2. Okt. 14.

L. M., man hat mich heute dem Garnisonslazarett überwiesen, wo ich in sorgfältige Behandlung kommen soll. Meine neue Adresse ist also nicht mehr Jägerkaserne, sondern Schlettstadt, Garnisonslazarett, Zimmer 9. Es war ganz nett, daß ich gestern in dem originellen Städtchen (noch viel mehr die Stadt „Perle“ als Insterburg) noch herumbummelte; aber ich fühlte mich nachts wieder so schlecht, daß ich mich heute einfach selbständig ins Garnisonslazarett begab und mich dem Oberstabsarzt vorstellte. Denn in der Jägerkaserne kümmerte sich kaum jemand um mich, ich hätte mich dort unbekümmert erholen können, aber ohne rechte Aufsicht und Krankenkost.

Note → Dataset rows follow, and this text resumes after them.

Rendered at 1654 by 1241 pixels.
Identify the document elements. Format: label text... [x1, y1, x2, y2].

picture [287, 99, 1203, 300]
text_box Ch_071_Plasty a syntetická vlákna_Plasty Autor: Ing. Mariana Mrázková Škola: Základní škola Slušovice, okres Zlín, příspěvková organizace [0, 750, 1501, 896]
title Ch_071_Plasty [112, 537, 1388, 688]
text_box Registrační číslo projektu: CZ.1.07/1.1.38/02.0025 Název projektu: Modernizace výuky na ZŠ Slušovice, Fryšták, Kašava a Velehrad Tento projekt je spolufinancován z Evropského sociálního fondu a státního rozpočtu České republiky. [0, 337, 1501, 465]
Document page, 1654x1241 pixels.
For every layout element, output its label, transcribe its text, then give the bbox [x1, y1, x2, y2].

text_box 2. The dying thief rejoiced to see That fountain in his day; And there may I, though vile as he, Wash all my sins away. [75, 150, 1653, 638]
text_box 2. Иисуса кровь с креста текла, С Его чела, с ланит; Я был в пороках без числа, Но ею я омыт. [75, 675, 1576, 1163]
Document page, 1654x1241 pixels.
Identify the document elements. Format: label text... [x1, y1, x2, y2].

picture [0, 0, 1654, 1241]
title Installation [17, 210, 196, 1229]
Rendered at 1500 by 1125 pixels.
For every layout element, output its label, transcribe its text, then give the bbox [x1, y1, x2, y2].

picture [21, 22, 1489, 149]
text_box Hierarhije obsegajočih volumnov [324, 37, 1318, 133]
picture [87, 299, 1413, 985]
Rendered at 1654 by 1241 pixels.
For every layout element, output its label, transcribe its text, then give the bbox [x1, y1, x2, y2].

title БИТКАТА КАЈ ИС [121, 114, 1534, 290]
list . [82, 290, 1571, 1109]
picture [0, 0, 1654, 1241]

Hier bin ich in einem richtigen Krankenhaus unter beständiger Aufsicht. Wollen sehen, wie lange es dauert. Um wieder hinauszugehen, muß ich mich ganz gesund fühlen, sonst thu ich es nicht. Seid nun jedenfalls ganz beruhigt über meine Pflege und Wohlergehen; es wird schon auch bald wieder besser gehen. Der schöne Herbsttag! Morgens war Nebel, dann glänzte auf einmal der Herbsttag auf. Essen meine Rehkinder auch Kastanien? Hier liegen alle Wege voll. In den Frostnächten springen sie auf und fallen ab.